The saddest part is that NG didn't even read the article: he's clearing assuming that it was about giving the pill to men, not that women's use of the pill has meant men can acchieve more because they don't have to quit school to pay for a baby. Ah, illiterates.
I think that he might have read the article and is trying (badly) to make some satirical point about how our feminized society medicates men into being women and vice versa. Yes, many people think that Ritalin is a "sedative" designed to make boys more like girls, and I've even heard someone (Francis Fukuyama?) argue that Prozac is supposed to make women more like men, I guess by making them feel better about themselves instead of self-loathing like a proper woman.
Antifeminism and antitechnology, two great tastes that taste great together!
Hi,
I'm the author of the paper in question. I wanted to make a few of points. First, I never claimed in the paper anything about "smartness". That's just the Washington Post's characterization of it.
Second, the "correlation is not causation" claim is valid; economists take this sort of thing very seriously. This has been the reason that it's been so hard to actually figure out the social and economic impact of the pill. This is despite the widely-held impression that it revolutionized the lives of women by allowing greater freedom over their reproductive lives.

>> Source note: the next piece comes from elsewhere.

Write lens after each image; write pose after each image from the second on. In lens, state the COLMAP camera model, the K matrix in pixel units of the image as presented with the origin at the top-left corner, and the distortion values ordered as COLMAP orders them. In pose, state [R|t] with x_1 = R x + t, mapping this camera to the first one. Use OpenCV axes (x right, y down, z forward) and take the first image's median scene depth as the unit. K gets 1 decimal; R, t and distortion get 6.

This research is related to work done by Claudia Goldin & Larry Katz of Harvard looking at the effect of the pill on career-marriage trade-offs and by Martha Bailey of Michigan looking at its effects on labor force participation. If we were to look at actual use of the pill and these socioeconomic, the worry would be reverse-causation. The women who desired a more education and career-oriented life-track would be the ones who are more likely to take the pill.

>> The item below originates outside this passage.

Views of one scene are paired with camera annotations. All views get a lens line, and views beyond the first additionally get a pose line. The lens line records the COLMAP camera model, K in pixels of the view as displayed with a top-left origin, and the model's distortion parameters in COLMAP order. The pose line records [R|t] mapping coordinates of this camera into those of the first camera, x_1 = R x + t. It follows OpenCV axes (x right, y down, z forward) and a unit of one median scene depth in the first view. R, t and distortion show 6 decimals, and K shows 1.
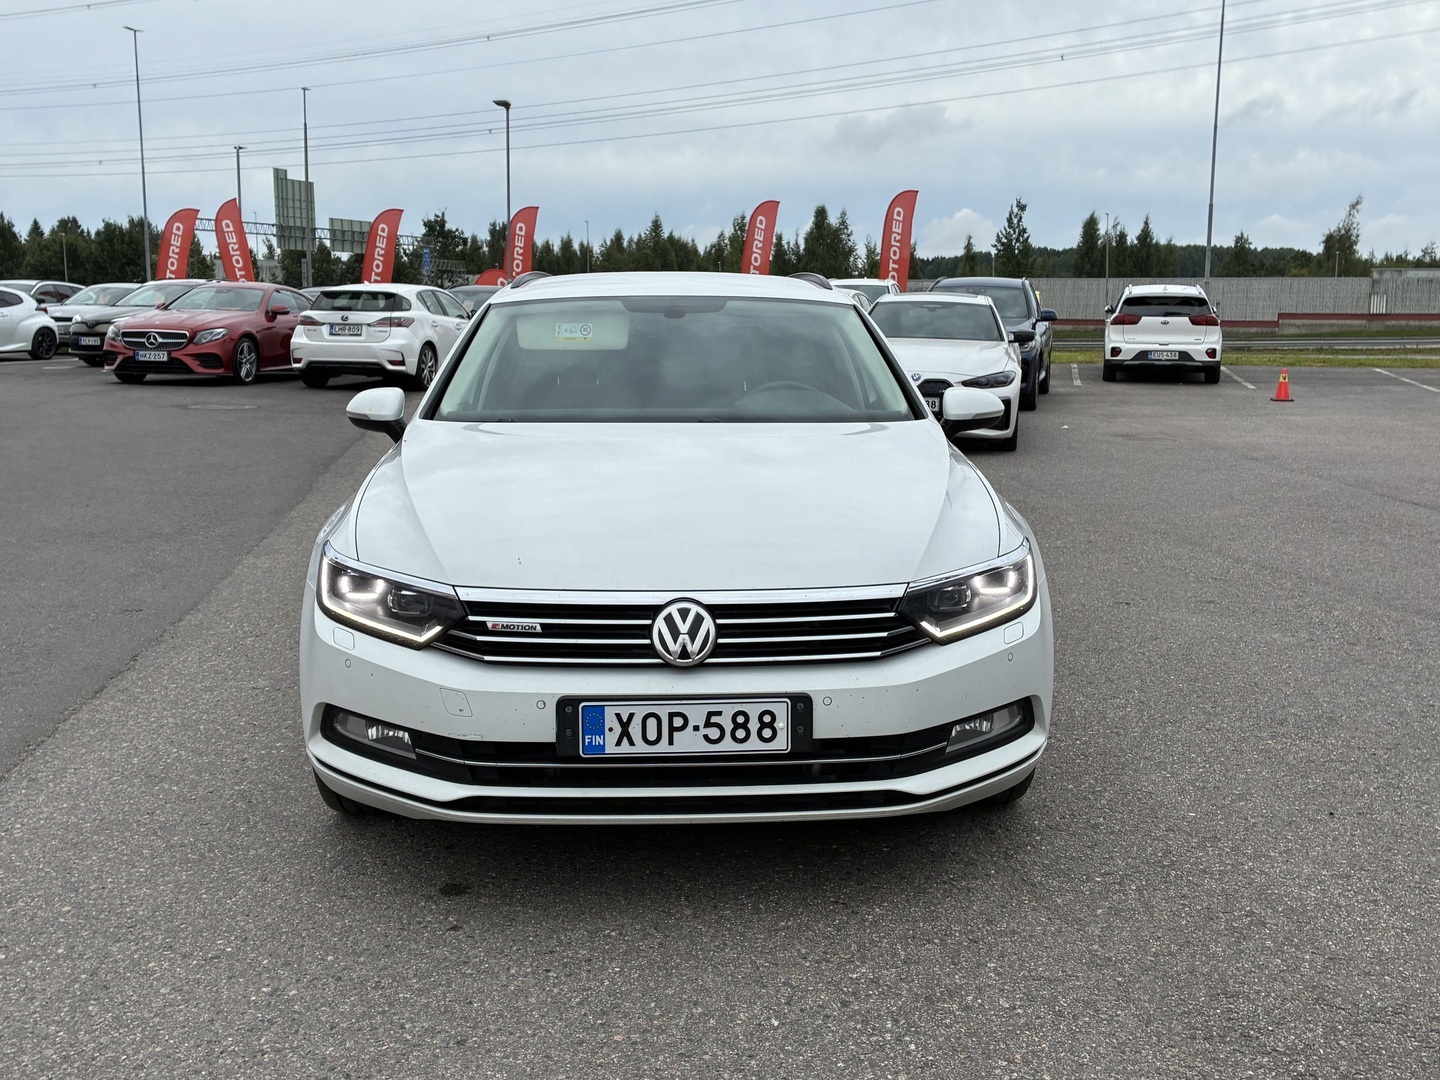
lens RADIAL K [[1425.6, 0, 720.0], [0, 1425.6, 540.0], [0, 0, 1]] dist [0.134960, -0.376901]
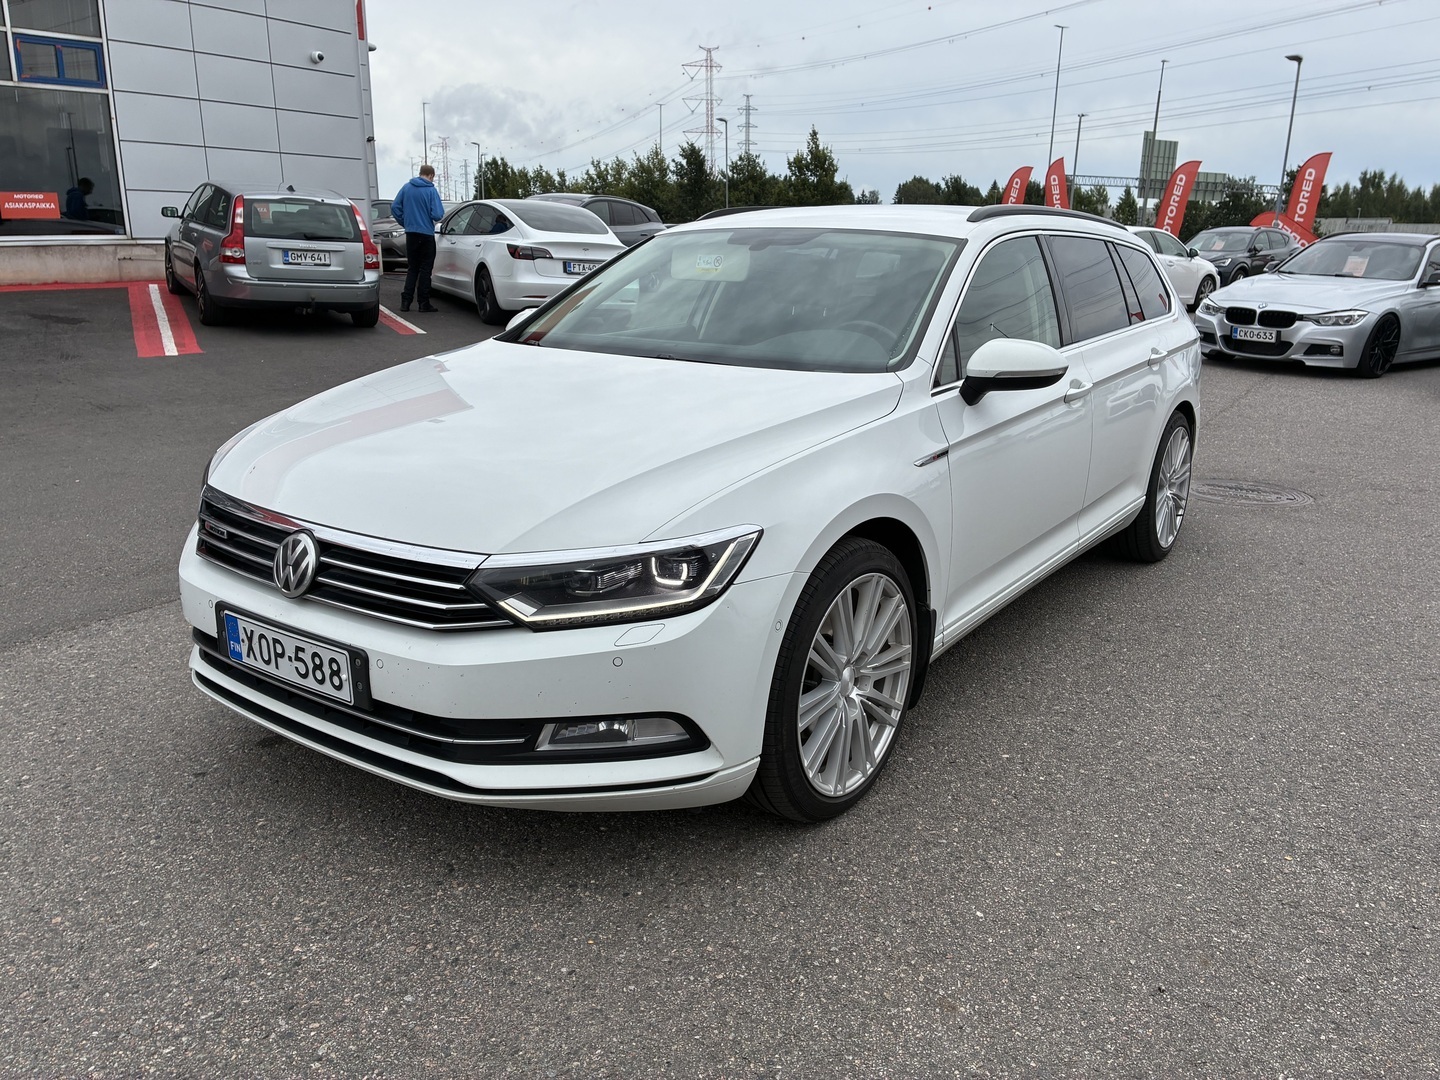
lens RADIAL K [[1079.7, 0, 720.0], [0, 1079.7, 540.0], [0, 0, 1]] dist [0.073232, -0.089507]
pose [[0.788054, 0.172207, -0.591030, 0.654584], [-0.110844, 0.984079, 0.138935, -0.089968], [0.605545, -0.043976, 0.794595, 0.571367]]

So to get around this in all three papers we make use of this neat data "trick" in _access_ to prescription contraceptives. During the 60s and 70s there were big state-based changes to the laws restricting medical choices to women under the age of 21. So, we compare the outcomes for women living in states the year after the laws changed to outcomes the year before. The worry is that this is just picking up big national trends in career aspirations due to feminism and/or economic condiions. So we use as a benchmark the change in outcomes for women living in states where the laws _didn't_ change.
I don't know if that is at all intuitive, but I just wanted to lay it out there that we've given quite a bit of thought to pinning down a causal relationship.

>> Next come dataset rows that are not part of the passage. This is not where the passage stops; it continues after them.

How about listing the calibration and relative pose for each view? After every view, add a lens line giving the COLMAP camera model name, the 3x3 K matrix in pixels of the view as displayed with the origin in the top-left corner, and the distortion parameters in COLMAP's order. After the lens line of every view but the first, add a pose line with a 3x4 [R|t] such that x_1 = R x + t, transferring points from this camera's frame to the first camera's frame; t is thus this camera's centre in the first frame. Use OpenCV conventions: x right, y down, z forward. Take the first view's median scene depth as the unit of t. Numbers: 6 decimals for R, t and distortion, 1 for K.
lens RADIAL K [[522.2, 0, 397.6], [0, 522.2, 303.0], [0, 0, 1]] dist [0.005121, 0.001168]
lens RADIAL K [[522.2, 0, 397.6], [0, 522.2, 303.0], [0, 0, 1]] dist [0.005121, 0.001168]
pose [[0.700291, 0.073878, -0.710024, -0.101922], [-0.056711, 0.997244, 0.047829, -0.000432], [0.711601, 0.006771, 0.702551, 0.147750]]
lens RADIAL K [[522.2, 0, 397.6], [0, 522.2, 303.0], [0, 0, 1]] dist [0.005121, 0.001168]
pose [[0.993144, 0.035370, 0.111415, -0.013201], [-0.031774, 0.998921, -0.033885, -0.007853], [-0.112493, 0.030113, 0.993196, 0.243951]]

Third point: in none of this work do we attempt to dismiss the tranformative role of feminism in helping young women change their aspirations. Instead, we argue that for many women the pill was a means to accomplish this.
Final point: part of my results fit into a well-established body of research showing that better fertility control increased the education opportunities of women. But, interestingly enough, most fertility research is female-centric and the impacts of men on childbearing decisions, and of childbearing on men, are often ignored completely. I think that in some ways this propagates an outmoded construction of social norms. My work is as much about bringing back into the analysis as looking at the effects of the pill on male outcomes per se.
That being said, I think the results are pretty striking. Based on my results, it looks like over 15,000 more women and an equal number of their male partners were able to complete college every year due to the pill.